第九十四話 不変の約定
翌日は長い会議から始まった。
サティに言われた事も有り、俺はフェンミィを持ち歩いている。
今も、大魔王の執務室で椅子に座っている俺は、フェンミィを膝の上にのせて全身をずっと撫でている。
マジで癖になる手触りだな、これ。
まず新しく国民となった十二か国、膨れ上がった大魔王国の運営について話し合われた。
全員に奴隷の首輪がついているが、普通に外していくと百年たっても終わらない。
だが、サティとゼロノが協力して画期的な術式を作り出したそうだ。
それを使えば、普通の魔術師でもかなり簡単に奴隷の首輪を外せるらしい。
それでも、完全に解除するまで十数年はかかりそうだったが。
ゼロノはとても協力的で、この会議にも参加してくれている。
どうやら奴隷の首輪を外して感謝されたいらしい。
この戦争に参加してくれたのも、それがらみだった。
よく分からない動機だが、ありがたいので利用させてもらう。
会議は進む。
貴族にも厳守させる法律や、それに見合った行政機関なんかも作らなくてはいけないのだが専門家が居ない。

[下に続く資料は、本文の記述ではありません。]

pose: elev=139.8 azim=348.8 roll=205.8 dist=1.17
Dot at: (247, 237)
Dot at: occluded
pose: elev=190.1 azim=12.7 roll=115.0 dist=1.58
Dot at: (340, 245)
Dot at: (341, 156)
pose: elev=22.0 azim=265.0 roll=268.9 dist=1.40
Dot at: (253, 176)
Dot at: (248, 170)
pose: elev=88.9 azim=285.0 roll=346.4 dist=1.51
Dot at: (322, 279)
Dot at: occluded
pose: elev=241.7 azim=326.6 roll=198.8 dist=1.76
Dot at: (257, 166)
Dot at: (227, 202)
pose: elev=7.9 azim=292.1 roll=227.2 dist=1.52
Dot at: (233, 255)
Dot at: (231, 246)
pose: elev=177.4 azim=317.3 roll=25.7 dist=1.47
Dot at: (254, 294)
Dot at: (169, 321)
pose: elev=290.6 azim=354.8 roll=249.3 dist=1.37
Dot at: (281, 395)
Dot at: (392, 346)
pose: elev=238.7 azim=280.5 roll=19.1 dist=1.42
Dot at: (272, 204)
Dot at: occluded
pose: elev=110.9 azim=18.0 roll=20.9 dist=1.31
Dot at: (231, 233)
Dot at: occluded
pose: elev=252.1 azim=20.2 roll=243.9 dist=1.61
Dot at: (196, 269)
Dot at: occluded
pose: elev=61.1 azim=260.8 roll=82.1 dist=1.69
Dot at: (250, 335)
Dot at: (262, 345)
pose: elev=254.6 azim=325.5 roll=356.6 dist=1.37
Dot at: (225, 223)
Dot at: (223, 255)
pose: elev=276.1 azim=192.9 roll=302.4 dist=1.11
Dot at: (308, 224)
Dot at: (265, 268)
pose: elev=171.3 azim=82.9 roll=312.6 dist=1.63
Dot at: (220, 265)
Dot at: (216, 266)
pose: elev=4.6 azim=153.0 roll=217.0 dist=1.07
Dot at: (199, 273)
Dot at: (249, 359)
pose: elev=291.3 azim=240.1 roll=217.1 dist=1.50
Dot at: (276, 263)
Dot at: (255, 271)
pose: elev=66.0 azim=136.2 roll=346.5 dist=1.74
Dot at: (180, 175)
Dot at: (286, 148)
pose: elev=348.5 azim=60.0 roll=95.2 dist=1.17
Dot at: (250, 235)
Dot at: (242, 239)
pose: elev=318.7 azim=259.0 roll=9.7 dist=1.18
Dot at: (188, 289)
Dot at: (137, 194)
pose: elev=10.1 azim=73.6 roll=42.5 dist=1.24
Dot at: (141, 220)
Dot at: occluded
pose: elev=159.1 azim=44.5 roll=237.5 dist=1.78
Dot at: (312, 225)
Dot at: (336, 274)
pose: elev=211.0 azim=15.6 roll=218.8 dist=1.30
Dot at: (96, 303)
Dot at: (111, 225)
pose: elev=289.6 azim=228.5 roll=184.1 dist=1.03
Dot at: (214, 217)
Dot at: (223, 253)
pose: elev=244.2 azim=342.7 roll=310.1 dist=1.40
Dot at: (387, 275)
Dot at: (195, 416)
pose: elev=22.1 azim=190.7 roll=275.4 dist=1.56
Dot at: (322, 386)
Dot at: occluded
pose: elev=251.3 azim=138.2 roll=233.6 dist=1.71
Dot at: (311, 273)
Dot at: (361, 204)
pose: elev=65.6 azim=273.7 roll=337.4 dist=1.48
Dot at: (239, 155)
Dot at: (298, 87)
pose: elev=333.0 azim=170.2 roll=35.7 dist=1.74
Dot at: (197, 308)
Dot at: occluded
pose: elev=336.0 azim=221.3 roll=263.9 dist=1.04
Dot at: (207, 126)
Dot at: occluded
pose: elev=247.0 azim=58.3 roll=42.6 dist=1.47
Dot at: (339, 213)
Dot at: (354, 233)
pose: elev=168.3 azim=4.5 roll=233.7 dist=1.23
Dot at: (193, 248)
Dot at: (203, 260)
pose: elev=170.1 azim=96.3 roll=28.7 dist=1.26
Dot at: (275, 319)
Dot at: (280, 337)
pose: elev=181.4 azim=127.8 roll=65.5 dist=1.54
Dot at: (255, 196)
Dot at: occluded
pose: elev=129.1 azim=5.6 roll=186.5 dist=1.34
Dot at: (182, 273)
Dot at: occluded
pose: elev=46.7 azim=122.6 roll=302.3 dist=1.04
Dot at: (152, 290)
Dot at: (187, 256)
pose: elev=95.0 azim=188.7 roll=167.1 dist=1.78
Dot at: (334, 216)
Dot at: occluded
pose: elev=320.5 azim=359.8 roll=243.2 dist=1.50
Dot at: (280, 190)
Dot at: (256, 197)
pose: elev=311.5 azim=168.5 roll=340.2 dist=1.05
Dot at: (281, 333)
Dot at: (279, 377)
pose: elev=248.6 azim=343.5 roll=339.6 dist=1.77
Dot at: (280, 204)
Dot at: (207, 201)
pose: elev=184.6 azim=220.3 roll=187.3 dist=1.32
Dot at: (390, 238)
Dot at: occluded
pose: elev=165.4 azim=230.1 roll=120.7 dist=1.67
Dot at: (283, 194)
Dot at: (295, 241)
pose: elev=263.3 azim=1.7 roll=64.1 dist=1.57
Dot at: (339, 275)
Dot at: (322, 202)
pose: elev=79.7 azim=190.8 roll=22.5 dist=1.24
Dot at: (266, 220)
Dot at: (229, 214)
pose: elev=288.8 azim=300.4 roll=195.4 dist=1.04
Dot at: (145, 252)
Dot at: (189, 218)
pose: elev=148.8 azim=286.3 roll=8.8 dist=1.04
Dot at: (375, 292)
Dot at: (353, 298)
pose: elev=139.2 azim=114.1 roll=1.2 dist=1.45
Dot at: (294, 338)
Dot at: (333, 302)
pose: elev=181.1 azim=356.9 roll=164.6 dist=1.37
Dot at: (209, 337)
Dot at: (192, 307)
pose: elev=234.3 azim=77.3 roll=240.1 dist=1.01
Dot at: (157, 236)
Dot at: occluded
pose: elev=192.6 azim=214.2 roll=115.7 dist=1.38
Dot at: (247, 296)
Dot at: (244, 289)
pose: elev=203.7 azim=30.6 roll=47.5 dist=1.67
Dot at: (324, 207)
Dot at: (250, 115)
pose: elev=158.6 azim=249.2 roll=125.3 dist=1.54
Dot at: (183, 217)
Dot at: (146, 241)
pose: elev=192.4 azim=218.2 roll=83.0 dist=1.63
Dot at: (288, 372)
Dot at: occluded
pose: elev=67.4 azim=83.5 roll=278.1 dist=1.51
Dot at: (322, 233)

アムリータ王女に当てが有るそうで、彼女は昨夜遅くにシャムティア王都へむけて出発していた。
治療を受けたとはいえ、あの酷い怪我の後にだ。
その不屈の精神を支えるのは、俺への愛だそうだ。
嬉しいし、ありがたい事だと思うが、彼女の気持ちに答えるのは難しいと思う。
俺は膝上の愛しい感触を確認する。
だが、ちゃんと真剣に向き合わなくてはならない。
更に会議は進む。
同じ大魔王国となった北の諸国だが、戦争で殺しあっていた関係も多く、憎しみは簡単に消える事はないだろう。
時間と教育で解決する計画を立てた。
それまでは高い壁で区切るべきだろうか?
次に、世界征服計画について話し合われる。
第一歩として、不変の約定の
ジンドーラム国王に鼻で笑われた過去の遺物だが、その重みは劇的に増していた。
大魔王国の勝利とその戦力は、各国の諜報機関によって広まっていた。
大魔王が伝説通りの絶対無敵な力を持っている。
そして、率いるのは最強の軍事国家であると。
情報は
四百年前には存在しなかった国家や王家も多かったが、そんな事情は無視して約定を押し付ける事にした。
さっそく諸国に使者をだす事となった。
危険を伴う役目だ。
近場は機動力のある獣人傭兵の黒しっぽ団に、遠距離はバッファロー改造人間ロサキに担当してもらう事となった。
ロサキは便利だが、最後は扱いに困るだろうなぁ。
奴隷の首輪は例外なく全廃する予定だ。
最終的には奴隷制度も一切認めない。
たとえ罪人でもだ。
だからと言って、こいつを許すわけにもいかない。
だが、ここまで活用しておいて非情に殺すのも後味が悪い。
……とりあえず先送りしよう。
先送りも悪い事ばかりじゃない。
◇
「ゼロノ、聞きたいことがあるんだが」
会議が終ったあと、大魔王城の廊下で、ぬいぐるみフェンミィを抱えた俺はダークエルフの魔術師に声をかける。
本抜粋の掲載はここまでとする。